▶ **WHAT YOU WILL DO**: Print each entry again exactly as written, and keep the pictures out.

(Data items)
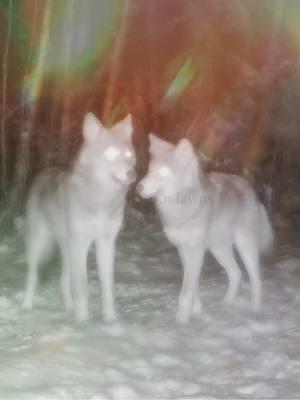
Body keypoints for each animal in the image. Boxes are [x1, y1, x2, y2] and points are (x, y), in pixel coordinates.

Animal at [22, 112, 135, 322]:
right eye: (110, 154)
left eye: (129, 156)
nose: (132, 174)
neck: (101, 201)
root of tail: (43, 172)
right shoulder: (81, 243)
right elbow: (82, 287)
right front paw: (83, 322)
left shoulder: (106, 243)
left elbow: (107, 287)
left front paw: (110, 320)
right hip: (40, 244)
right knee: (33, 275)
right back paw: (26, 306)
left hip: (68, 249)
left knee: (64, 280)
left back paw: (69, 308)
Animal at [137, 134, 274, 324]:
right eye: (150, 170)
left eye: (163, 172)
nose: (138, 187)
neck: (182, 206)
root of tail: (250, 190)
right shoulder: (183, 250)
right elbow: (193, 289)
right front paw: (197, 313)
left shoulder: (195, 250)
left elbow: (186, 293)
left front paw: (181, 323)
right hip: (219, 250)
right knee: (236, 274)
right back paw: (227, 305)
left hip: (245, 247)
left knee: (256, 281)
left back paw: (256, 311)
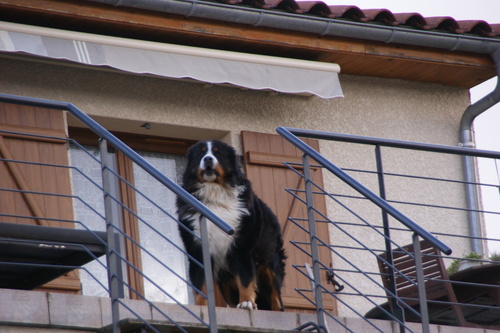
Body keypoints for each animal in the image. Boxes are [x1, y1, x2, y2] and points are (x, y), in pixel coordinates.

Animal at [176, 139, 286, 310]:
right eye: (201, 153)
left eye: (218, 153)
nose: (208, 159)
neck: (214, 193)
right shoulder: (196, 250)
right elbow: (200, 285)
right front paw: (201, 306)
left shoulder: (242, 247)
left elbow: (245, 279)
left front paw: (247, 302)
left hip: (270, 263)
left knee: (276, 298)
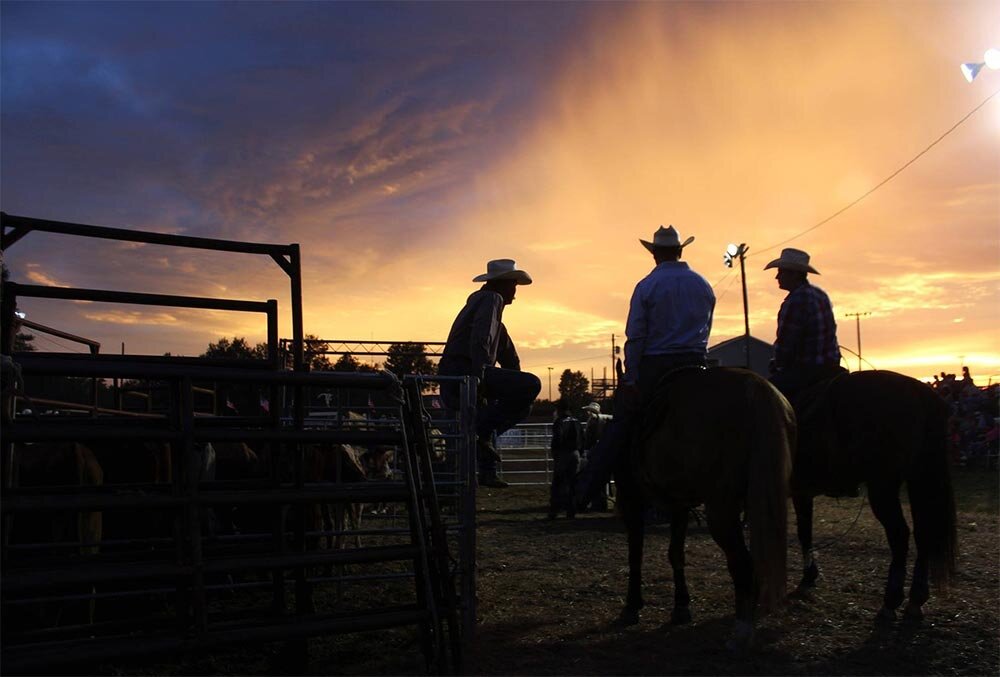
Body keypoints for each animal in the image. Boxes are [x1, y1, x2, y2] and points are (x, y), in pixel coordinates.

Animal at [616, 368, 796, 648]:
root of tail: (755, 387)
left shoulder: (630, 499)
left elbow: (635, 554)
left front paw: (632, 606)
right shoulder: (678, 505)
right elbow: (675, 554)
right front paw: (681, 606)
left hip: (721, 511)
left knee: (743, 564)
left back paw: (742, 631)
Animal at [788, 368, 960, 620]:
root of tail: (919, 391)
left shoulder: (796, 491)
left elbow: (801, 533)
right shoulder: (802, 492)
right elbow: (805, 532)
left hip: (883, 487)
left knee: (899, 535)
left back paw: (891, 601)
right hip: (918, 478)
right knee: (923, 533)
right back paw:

▶ **RESPONSE TO THE TASK**:
Body keypoints for each animal in the image. Boxes are [x1, y1, x2, y2] and points are (x, y), in pixel coordinates.

Animal at [22, 112, 135, 322]:
right eye: (110, 154)
left eye: (129, 156)
nose: (132, 174)
neck: (101, 201)
root of tail: (43, 172)
right shoulder: (81, 243)
right elbow: (82, 287)
right front paw: (83, 322)
left shoulder: (106, 243)
left elbow: (107, 287)
left front paw: (110, 320)
right hip: (40, 244)
right knee: (33, 275)
right back paw: (26, 306)
left hip: (68, 249)
left knee: (64, 280)
left back paw: (69, 308)
Animal at [137, 134, 274, 324]:
right eye: (150, 170)
left eye: (163, 172)
nose: (138, 187)
neck: (182, 206)
root of tail: (250, 190)
right shoulder: (183, 250)
right elbow: (193, 289)
right front paw: (197, 313)
left shoulder: (195, 250)
left elbow: (186, 293)
left front paw: (181, 323)
right hip: (219, 250)
right knee: (236, 274)
right back paw: (227, 305)
left hip: (245, 247)
left knee: (256, 281)
left back paw: (256, 311)
Body keypoints for each animal in the image. Boxes are [x1, y1, x2, y2] and points are (x, y), in pixel coordinates.

Animal at [176, 139, 286, 310]:
right eye: (201, 153)
left eye: (218, 153)
nose: (208, 159)
neck: (214, 193)
right shoulder: (196, 250)
right elbow: (200, 285)
right front paw: (201, 306)
left shoulder: (242, 247)
left elbow: (245, 279)
left front paw: (247, 302)
left hip: (270, 263)
left knee: (276, 298)
Body keypoints for each animal in the image. Boxes are [x1, y1, x2, y2] and points are (x, y), in pixel coordinates.

Animal at [616, 368, 796, 648]:
root of tail: (755, 387)
left shoulder: (630, 499)
left elbow: (635, 554)
left front paw: (632, 606)
right shoulder: (678, 505)
right elbow: (675, 554)
right front paw: (681, 606)
left hip: (721, 511)
left knee: (743, 564)
left back paw: (742, 631)
Animal at [788, 368, 960, 620]:
root of tail: (919, 391)
left shoulder: (796, 491)
left elbow: (801, 533)
right shoulder: (802, 492)
right elbow: (805, 532)
left hip: (883, 487)
left knee: (899, 535)
left back paw: (891, 601)
right hip: (918, 478)
right knee: (923, 533)
right back paw:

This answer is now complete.